Text:
"""

TDT4280: Distributed AI and Multi Agent Systems (Multi Agent Systems and Game Theory)
Three main types of agent arcitechtures this course deals with: - Reactive - Deliberative - Hybrid
Means end reasoning
Is reasoning about how to reach ends with available means. Essentially it is planning.
Brooks Subsumption architecture
Brooks Subsumption architecture is purely reactive. It has layers, and the layers process the environment independently. Higher layers subsume the action of lower layers (e.g. a exploration layer subsumes a collision aversion layer and doesn't bother with handlig collision detection), therefore lower layers get priority over higher layers when signals are sent to the actuators (An Introduction to MultiAgent Systems, Michael Wooldridge, 2002, page 91)
Belief, Desire, Intention agents
In the BDI arcitechture, the agent has beliefs (its base of knowledge), desires (what it wants to do with its life), and intentions (plans on how to achieve its desires). Through deliberating on the beliefs and desires it possesses (possesses it?) it forms intentions about what it wants to do next.

"""

Dataset records:
"""

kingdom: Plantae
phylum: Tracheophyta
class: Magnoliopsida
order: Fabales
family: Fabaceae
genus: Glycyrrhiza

"""

Exercise instructions: Write out, word for word, the passage of the text on agent architectures that opens with the words containing "TDT4280: Distributed AI" and closes with "2002, page 91)".

Task answer:
TDT4280: Distributed AI and Multi Agent Systems (Multi Agent Systems and Game Theory)
Three main types of agent arcitechtures this course deals with: - Reactive - Deliberative - Hybrid
Means end reasoning
Is reasoning about how to reach ends with available means. Essentially it is planning.
Brooks Subsumption architecture
Brooks Subsumption architecture is purely reactive. It has layers, and the layers process the environment independently. Higher layers subsume the action of lower layers (e.g. a exploration layer subsumes a collision aversion layer and doesn't bother with handlig collision detection), therefore lower layers get priority over higher layers when signals are sent to the actuators (An Introduction to MultiAgent Systems, Michael Wooldridge, 2002, page 91)